If air cargo is your thing, this one ought to be at the top of your list of things to do this weekend. Get it here: https://forums.x-plane.org/index.php?/files/file/45987-cymx-montreal-mirabel-airport/
And oh, there’s a separate winter textures file included. Nice touch.
748f to CDG, perhaps?
YPDN Darwin, Oz came in for a revision and it’s worth adding if only to provide another destination to fly to from Orbx’s Broom. Decent little file it is, too.
Next up (as in just above): this revised GMMI + Essaouira-Mogador Airport serves Essaouira, Morocco, a small city in the Marrakesh-Safi region of Morocco. You’ll find direct flights to Paris from here, and an interesting variety of other European and Moroccan destinations, as well. Very interesting little airport, nicely done file. Get it here: https://forums.x-plane.org/index.php?/files/file/45990-gmmi-essaouira-mogador-airport-v2/
Palenque most often refers to a Mayan ruin complex south of the Bay of Campeche, and the town that grew up in the area isn’t anywhere near as old as the ruins. ruifo’s latest airport file, for MMPQ Palenque, is actually one of the newest airports in Mexico, which appears to have been built to funnel tourists to the ruins.

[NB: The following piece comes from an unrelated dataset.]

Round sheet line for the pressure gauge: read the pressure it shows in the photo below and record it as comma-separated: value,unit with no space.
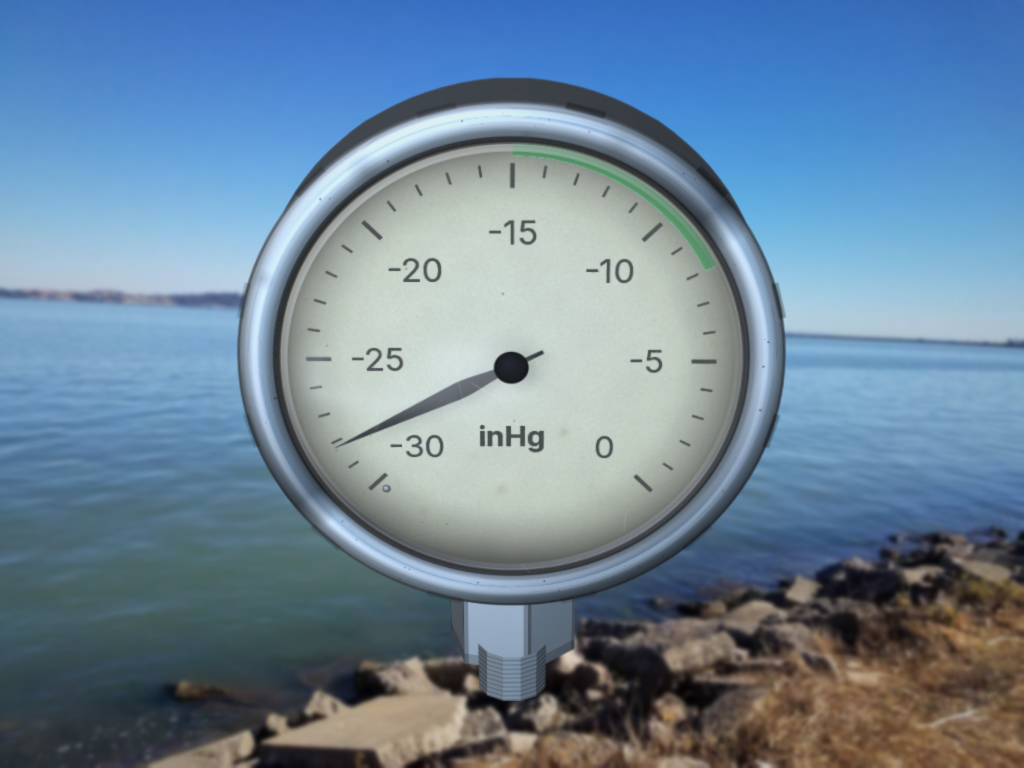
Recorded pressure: -28,inHg
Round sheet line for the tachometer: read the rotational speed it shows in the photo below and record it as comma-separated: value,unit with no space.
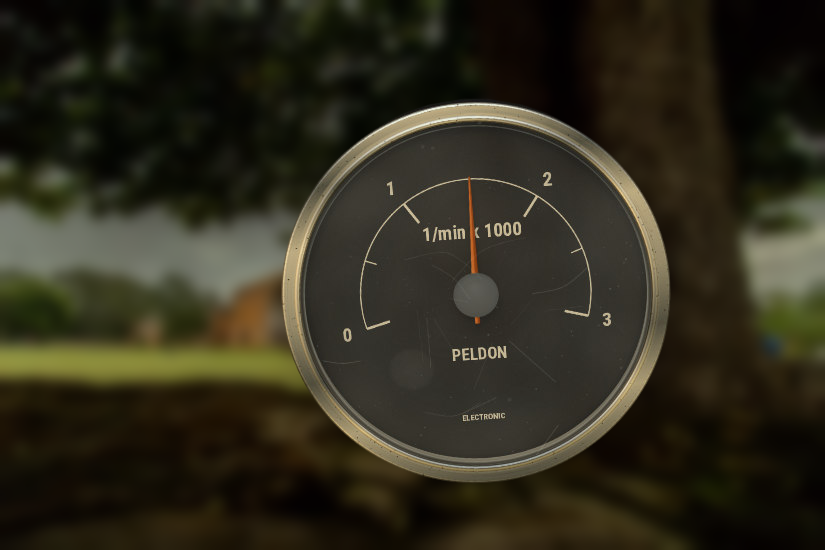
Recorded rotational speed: 1500,rpm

Yeah, the ruins. Not familiar? Take a look:
One of the oldest such sites in the Americas, Palenque dates back to 200 BCE and was a flourishing city by 500 AD. More remarkable still? The current site open to the public covers approximately one square mile, yet estimates are that only ten percent of the site has been reclaimed from the surrounding jungle.

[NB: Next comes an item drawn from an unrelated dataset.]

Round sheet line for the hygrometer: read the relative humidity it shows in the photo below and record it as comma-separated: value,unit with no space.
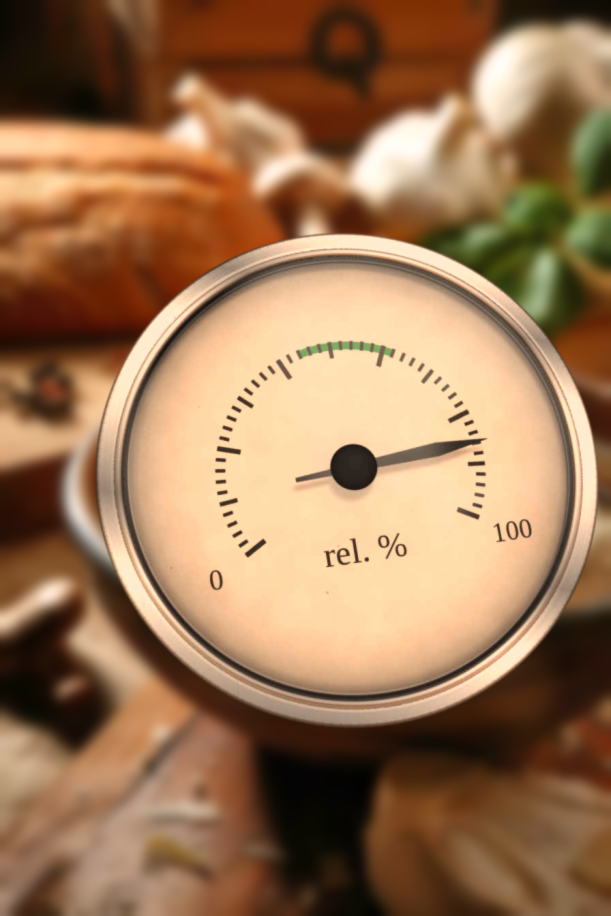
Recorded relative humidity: 86,%
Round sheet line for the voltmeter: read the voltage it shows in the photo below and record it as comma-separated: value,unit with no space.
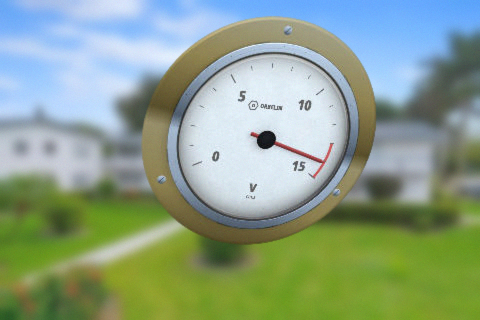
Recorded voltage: 14,V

And yes, the area around the ruins is pure jungle, complete with big cats (jaguars) and even bigger snakes, and despite these cute critters almost a million tourists visited last year. The new airport has been purpose built to handle these crowds, and the town of Palenque in located near enough to present few logistical problems.

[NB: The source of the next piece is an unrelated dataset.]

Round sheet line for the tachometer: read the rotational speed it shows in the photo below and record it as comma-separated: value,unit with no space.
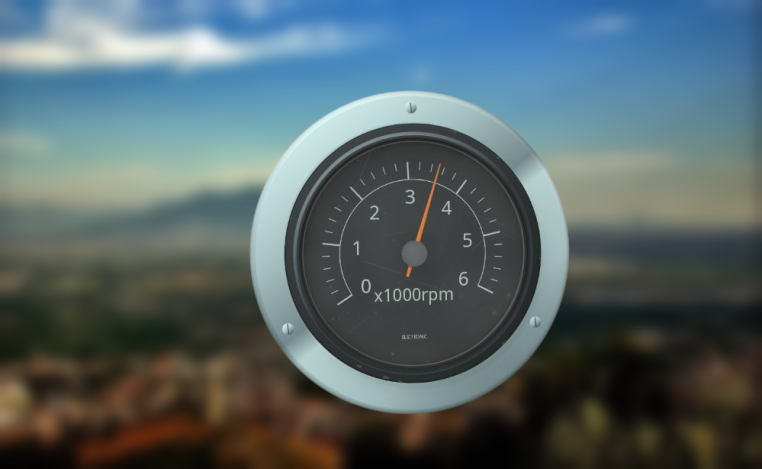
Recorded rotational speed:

Looking at the first image just below, the more distant runway services the commercial terminal (just barely visible upper right) and the small GA/bizjet ramps are located lower center of the image…complete with their own runway!
ruifo’s airport uses Laminar assets (only) so frame-rates are not an issue, and let me call your attention to one of the images below – the fifth, to be precise. The Laminar MD80 is being serviced by the JarDesigns Ground Handling package, while the Laminar 738 is actually an AI aircraft…and note that it too is being serviced, only by Laminar’s ground equipment. First time I’ve run across this, and it was quite impressive to watch. The Laminar baggage truck at the MD80 drove up and stopped by the JarDesigns loaders, which was a first, too.
This new file is vintage ruifo too, meaning it’s simply excellent. I can recommend visiting the ruins, too, though when I first went (around 1970) conditions were a little more primitive than you’ll find today. We ran across a little restaurant out in the jungle (seriously) and they had bowls of “hot sauce” on the tables. Clear liquid, like water, only with a bit of shaved carrot and pepper floating in it…and I remember thinking: “How hot can it be?” Famous last words. Someone down there had discovered a potent new variety of rectal rocket fuel and put it in a bowl, and the lukewarm cerveza I downed as a result of the ensuing inferno did not one thing to put out the spreading fire. Then, of course, the cramps hit, followed by the dreaded Aztec two-step an hour or so later.
I didn’t check, but wouldn’t it be nice if the ruins were modeled and included in this file? Talk about nirvana for flutterbugs…!
Anyway, you can pick up ruifo’s latest right here: https://forums.x-plane.org/index.php?/files/file/45985-mx-mmpq-palenque-intl-airport-2018/
Uh…hot sauce optional.
And last up today, if you want to drop a little old-school class on Mike Wilson’s Boeing 707-320c, try this vintage Lufthansa paint. Pure. Bodacious. Gorgeous. Both of ’em, and what an amazing aircraft to fly. Give it a try.